Chapter 3: Command Line Interface
April 13, 2026 · View on GitHub
Welcome to Chapter 3: Command Line Interface. In this part of llama.cpp Tutorial: Local LLM Inference, you will build an intuitive mental model first, then move into concrete implementation details and practical production tradeoffs.
Master llama-cli with advanced options, interactive modes, and conversation management.
CLI Execution Modes
flowchart TD
CLI[llama-cli] --> M1[Single Prompt Mode\n-p text -n tokens]

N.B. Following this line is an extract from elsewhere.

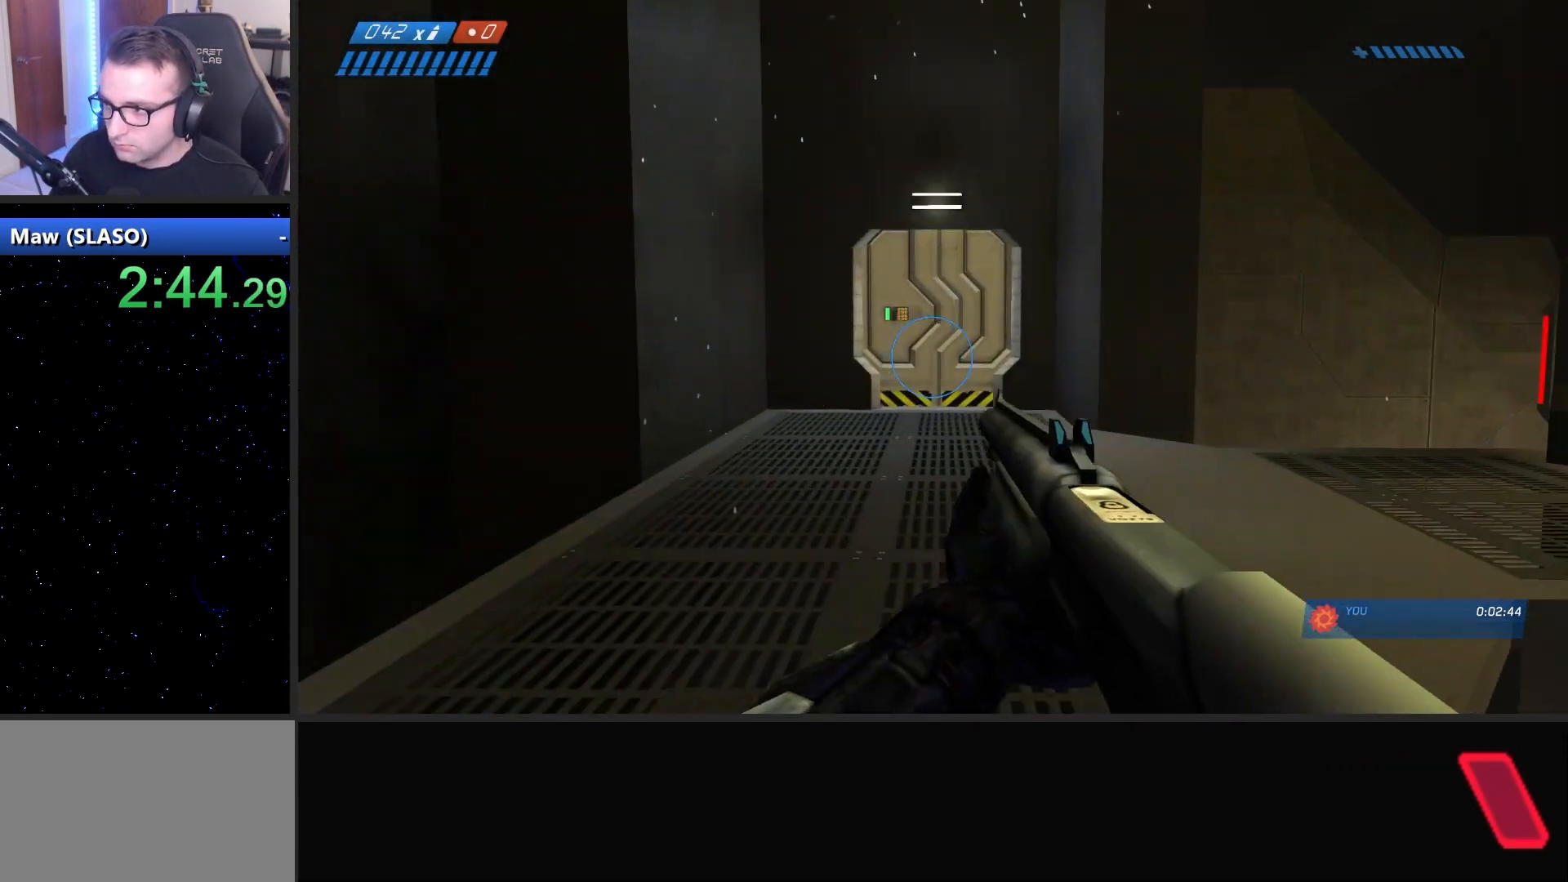
{"keys": ["w"], "mouse": [], "mouse_move": "left", "events": []}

CLI --> M2[Interactive Mode\n--interactive]
CLI --> M3[Instruction Mode\n--instruct]
CLI --> M4[Conversation Mode\n--conversation]
M1 --> O1[Generate and exit]
M2 --> O2[REPL loop with user input]
M3 --> O3[Instruction-tuned chat loop]
M4 --> O4[Multi-turn with full history]
Overview
The llama-cli tool provides comprehensive control over model inference. This chapter covers all major options, interactive modes, and advanced usage patterns.
Basic Command Structure
llama-cli [options] -m model.gguf [prompt_options]
Essential Options
Model and Context
# Specify model file
-m, --model <path> # Path to GGUF model file
# Context management
-c, --ctx-size <n> # Context size (default: 4096)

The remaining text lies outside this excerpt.